Simply put, a 401k is a retirement savings plan sponsored by an employer as an added benefit to its employees. Any piece of financial literature will tell you that if your employer offers a 401k plan with a match, you should definitely be contributing. Organizations factor this money into the total compensation package they extend to potential employees upon hire, so if you don’t contribute, you are essentially walking away from free money. Extra money, on top of the yearly salary you already get. You don’t want to be the fool who walks away from free money, do you?
If you are ready to get rolling with your 401k contributions but do not know where to start, there are a number of basic things you need to know about your 401k:
1. Eligibility date.
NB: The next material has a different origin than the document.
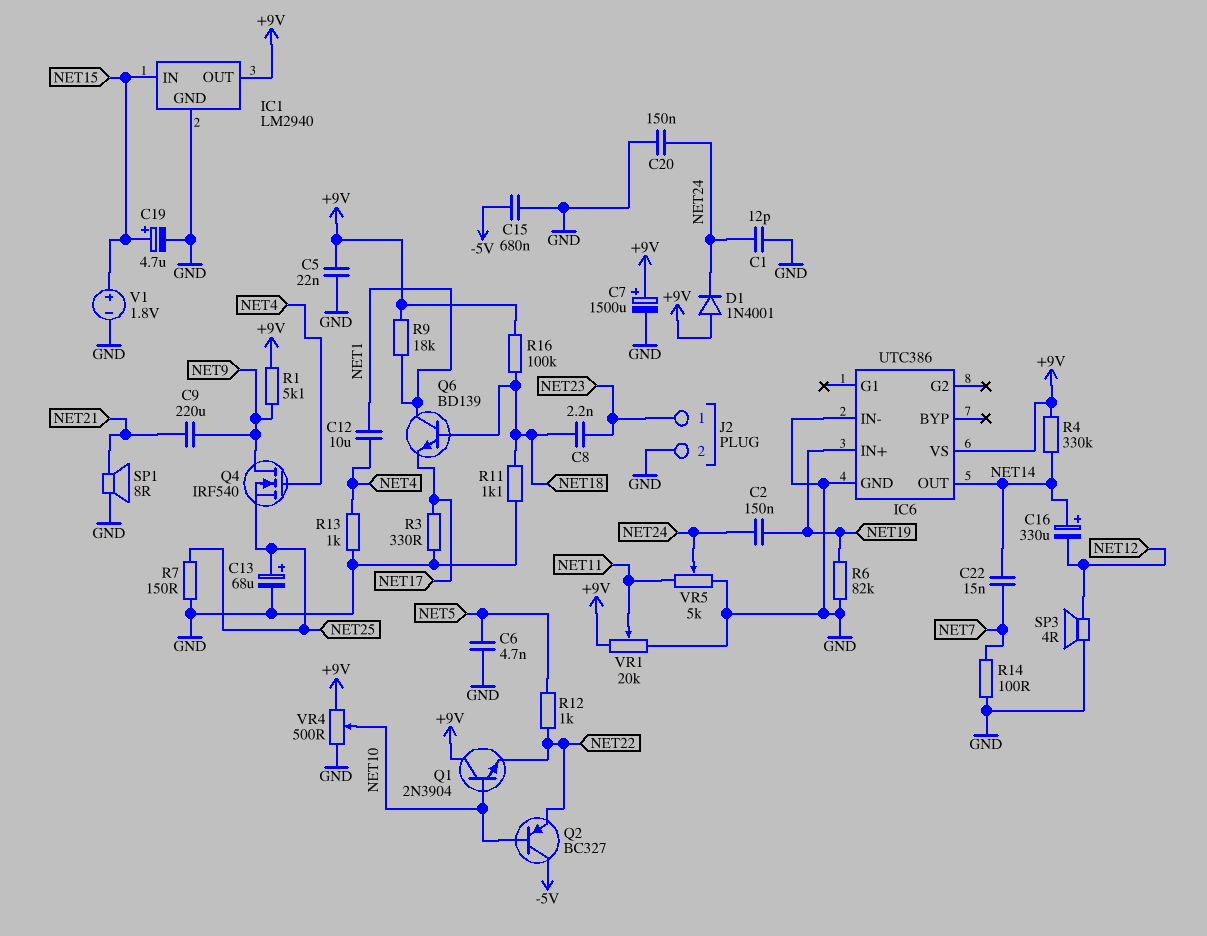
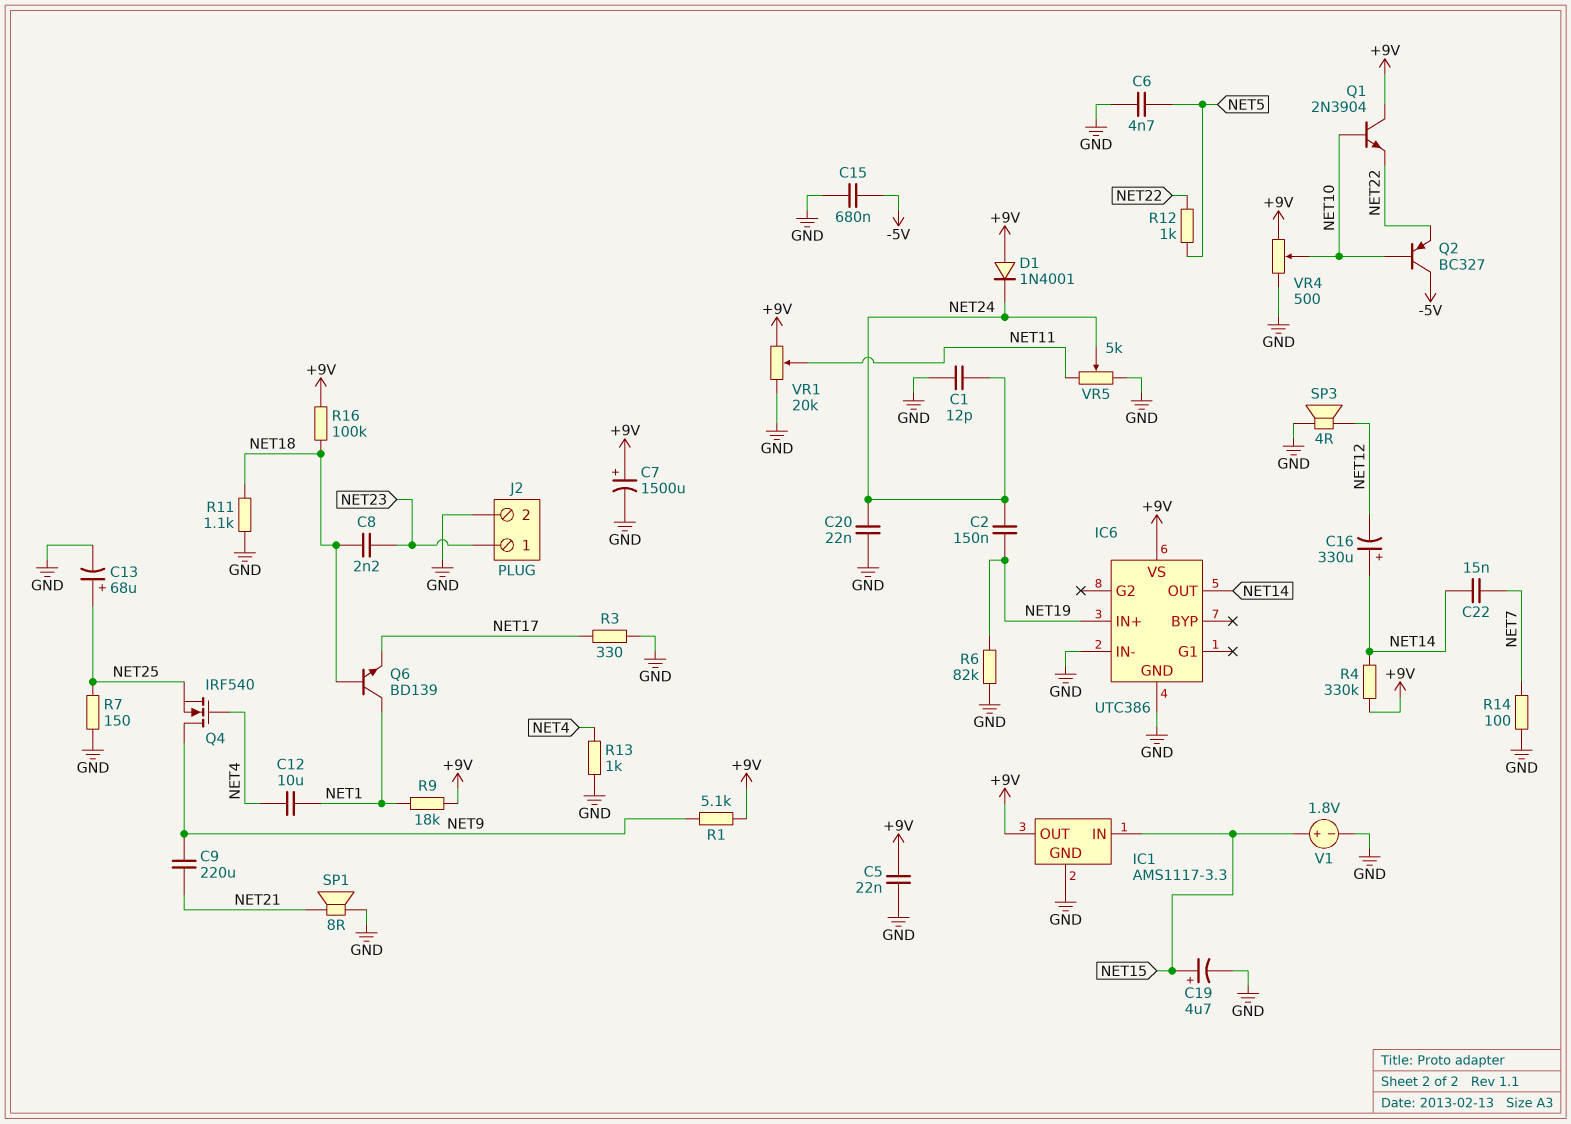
C20: 150nF (GND, NET24) -> 22nF (GND, NET24)
IC1: LM2940 -> AMS1117-3.3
Depending on the terms of your employment, you will probably have to wait a period of time before enrolling in your company’s retirement plan. The amount of time you have to wait to enroll will depend on your company’s vesting schedule (see below.) On average, most companies have new hires wait anywhere from 1-3 months before allowing them to join the company retirement plan. In some start-up cultures employees are automatically 50% vested from the moment they start contributing, but in order to prevent transient workers from walking out with retirement contributions, they have to wait six months from date of hire to enroll.
As you can see, the eligibility date varies from organization to organization.
2. Matching rate. Most employers offer a 50% match on all funds up to a certain percentage of your salary, usually between 3-6%. Conversely, you may encounter a plan where you have to put in 4% to get the full match on 3% of your salary, etc.
Worried about saving up enough for retirement? A neat trick is to increase your contribution by 1% each year you work. Since the money is automatically debited from your paycheck before it is deposited into your bank account, you’ll barely notice the difference in your paychecks. Money never seen is money never missed!
3. Vesting schedule. Your employer will make regular contributions to your 401k plan, but the amount you get to keep after you leave the company will depend upon your company’s vesting schedule. The vesting schedule is the amount of the 401k you get to keep after a certain period of time, meaning you will get to keep more of the money the longer you stay with the company. Many organizations do not fully “vest” their employees until they have worked a period of three years or more.
For example: If you are on a vesting schedule where your 401k vests at a percentage of 25% each year of employment and your employer puts in 3% of your 30,000 salary each year, it would take you 4 years to become fully vested in all of the money your employer contributes on your behalf.
4. The tax benefits to 401ks are pretty awesome. In a 401k you contribute pretax dollars from your monthly salary, which lowers your taxable income.
Here is an example: if you make $3,000 a month and contribute $500 to your 401k, then only $2500 will be subject to tax. Pretty sweet, right?
There are also other additional tax benefits to a 401k. Like other retirement savings accounts, the dollars in a 401k grow tax-free, meaning if you keep it in the account until you reach retirement age, you do not have to pay taxes on the amount. A 401k also does not have an income limit!
5. You control your money. The way a 401k works is that your employer pays a custodian for the retirement accounts, but you get to control how to allocate your contributions and where to place your hard-earned cash. There are a variety of options such as target-date or money market funds. Target date funds are a favorite as they are a mixture of funds based on risk tolerance and how much longer an individual has until retirement. Millenials with nearly forty years to go until retirement would have a mix of “higher risk” funds to max out the earning potential, while the Boomer generation will have a mix of “safer” funds in order to stabilize current earnings.
If you are an investing novice you do not have to worry. In most 401k plans your money will automatically go into a default target-date fund until the time you feel comfortable allocating your resources to your own tastes.
6. You can foll over the account. One of the biggest reasons employees, especially young men and women just starting out in their careers, do not contribute to their 401k’s is because they fear what little contributions they have made in a few years’ time will get lost in rollover fees. This is simply not true. There are a myriad of options available to those changing companies: you can rollover into a Roth or traditional IRA, rollover into your new company’s 401k, keep it in the old 401k where it can grow tax-free, or take the lump sum distribution (which will have taxes and penalties taken out) and put it into your traditional savings.
Make sure when you roll over your money to make it a “trustee to trustee” transfer so you do not have to pay additional fees.
7. There are high limits. In 2013 employees can contribute a maximum of $17,500 to their retirement accounts (or up to $23,000 if you’re 50 or older.) This is a large chunk of change, and can add up to significant retirement savings over the long term.
Keep in mind if you are a super-saver that the retirement contribution maximum is different between 401ks and IRA’s. Say you’ve maxed out your 401k contribution. You can still contribute up to $5500 to a non-deductible traditional IRA.
Planning for retirement is something each individual has to master, so I hope I’ve been able to demystify 401ks a bit. The sooner individuals get the jump on educating themselves on their retirement savings options, and the sooner individuals start saving for retirement, the more money they will have for “the good life” later on.